#### TASK DESCRIPTION
The lines below that include the word "anchor" are to be reported.

#### SOURCE RECORDS
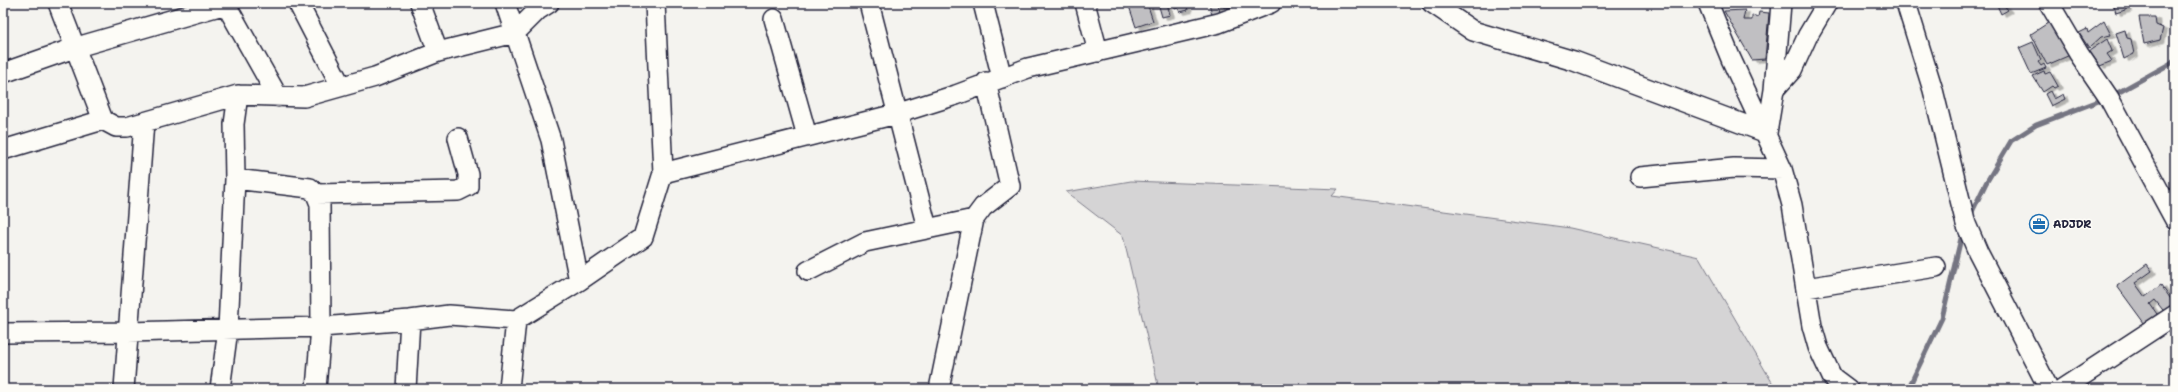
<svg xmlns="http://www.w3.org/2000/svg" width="2178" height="392" font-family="'Shantell Sans',sans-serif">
  <defs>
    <filter id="shadow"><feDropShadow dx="4.5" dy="2.5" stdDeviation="0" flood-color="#0004"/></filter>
  </defs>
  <rect width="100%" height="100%" fill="#f4f3ef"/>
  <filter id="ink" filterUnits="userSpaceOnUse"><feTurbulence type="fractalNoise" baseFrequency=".025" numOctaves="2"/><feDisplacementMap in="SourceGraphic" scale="8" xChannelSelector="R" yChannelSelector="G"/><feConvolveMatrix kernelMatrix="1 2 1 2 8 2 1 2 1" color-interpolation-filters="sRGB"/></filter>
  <g filter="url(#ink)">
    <path fill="#d5d4d5" stroke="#7c7b88" d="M1131,181L1338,189L1332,196L1570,228L1699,257L1776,389H1159L1123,236L1066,192Z"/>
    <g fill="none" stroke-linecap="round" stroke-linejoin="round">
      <path stroke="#757582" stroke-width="5" d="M2112,96L2175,61
        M1970,216L1986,183L2011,141L2036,125L2104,99
        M1908,389L1942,318L1963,230"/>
    </g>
    <path fill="#c0bfc2" stroke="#22223b" filter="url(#shadow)" d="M1128,3H1147L1153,21L1136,27Z
      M1158,3H1167L1170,15L1162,17Z
      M1173,3H1186L1188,10L1180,12L1178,8L1175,9Z
      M1209,3H1218L1220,13L1212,15Z
      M1223,3H1233L1234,6L1224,8Z
      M1996,3H2002L2008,10L2001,14Z
      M2113,3H2126L2128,9L2116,13Z
      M1745,10L1743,20H1752V15L1758,17L1759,12L1769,13L1765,59L1752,60L1724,11Z
      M2139,17H2155L2156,25L2163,28L2160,40L2144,44Z
      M2054,19L2077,52L2047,65L2031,34Z
      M2104,21L2111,35L2101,37L2089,48L2079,33L2087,29L2088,33Z
      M2125,30L2127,38L2131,39L2134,54L2124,59L2116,33Z
      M2107,39L2112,51L2107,54L2112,61L2100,66L2089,51Z
      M2033,42L2041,60L2038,62L2041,66L2044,64L2046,68L2031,74L2019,48Z
      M2044,71L2045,74L2050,72L2058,86L2054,88L2052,86L2043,92L2033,76Z
      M2050,91L2054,99L2063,94L2065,99L2051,106L2045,94Z
      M2147,264L2152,271L2135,283L2145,297L2161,285L2175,305V308L2166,314L2155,300L2150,304L2159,317L2147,327L2117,286Z"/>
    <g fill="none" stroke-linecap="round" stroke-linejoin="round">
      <g stroke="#22223b" stroke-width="22">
        <path id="street" d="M58,3L103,120
          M225,3L278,97
          M298,3L341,86
          M420,3L438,52
          M505,3L551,140L579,281
          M869,3L927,228
          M983,3L1002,78
          M1085,3L1098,52
          M1432,3L1473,31L1574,61L1767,133L1774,90L1781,3
          M1708,3L1731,59L1782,169L1792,205L1812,326L1818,347L1832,377L1848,389
          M1906,3L1933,90L1966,224L1978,252L2049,389
          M2049,3L2079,54L2109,98L2175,220
          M774,19L807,136
          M3,73L77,47L226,4
          M1774,90L1792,70L1808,35L1827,3
          M3,150L103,120L116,127H127L238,95L304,97L375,77L438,52L515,33L538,10L549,3
          M663,173L896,114L956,95L1028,68L1219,23L1271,3
          M1640,177L1734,168L1782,169
          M235,179L310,188L316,194L320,204L321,327L316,389
          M316,194L458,191L468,186V174L458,138
          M808,271L865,242L974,219
          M1806,288L1936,267
          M3,333L128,332L321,327L410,320L449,315L516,320L579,281L643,237L663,173L655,3
          M124,389L144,122
          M220,389L228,329L235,179L234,124L238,95
          M406,389L410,320
          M509,389L516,320
          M939,389L974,219L983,207L1010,186L986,82
          M2062,389L2175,315"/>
      </g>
      <use href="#street" stroke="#fdfcf7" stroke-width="19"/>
    </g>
  </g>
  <defs>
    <g id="office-ring" transform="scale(1)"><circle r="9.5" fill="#fdfcf7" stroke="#1f6fb2" stroke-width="1.5"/><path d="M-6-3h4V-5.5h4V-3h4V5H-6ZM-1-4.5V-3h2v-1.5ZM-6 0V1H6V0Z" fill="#1f6fb2"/></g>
  </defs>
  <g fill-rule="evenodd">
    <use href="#office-ring" x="2039" y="224"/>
  </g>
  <g text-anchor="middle" stroke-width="3" stroke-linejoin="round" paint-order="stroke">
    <g font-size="11" font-weight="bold" fill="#22223b" stroke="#fdfcf7" text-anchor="start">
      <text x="2053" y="228">ADJDR</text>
    </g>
  </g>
  <rect width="2178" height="392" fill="none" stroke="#fdfcf7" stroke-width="16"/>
  <rect x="8" y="8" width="2162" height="376" fill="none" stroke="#22223b" stroke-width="1.5" filter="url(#ink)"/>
</svg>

#### RESPONSE AREA
  <g text-anchor="middle" stroke-width="3" stroke-linejoin="round" paint-order="stroke">
    <g font-size="11" font-weight="bold" fill="#22223b" stroke="#fdfcf7" text-anchor="start">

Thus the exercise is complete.